Saved entries:
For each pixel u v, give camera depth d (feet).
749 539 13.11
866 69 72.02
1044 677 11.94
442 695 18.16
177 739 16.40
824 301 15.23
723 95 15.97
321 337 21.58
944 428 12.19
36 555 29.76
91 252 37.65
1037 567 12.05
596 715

--- EXERCISE INSTRUCTIONS ---
Return word for word the line with "824 301 15.23" and every line after it through the end of the records above.

--- TASK SOLUTION ---
824 301 15.23
723 95 15.97
321 337 21.58
944 428 12.19
36 555 29.76
91 252 37.65
1037 567 12.05
596 715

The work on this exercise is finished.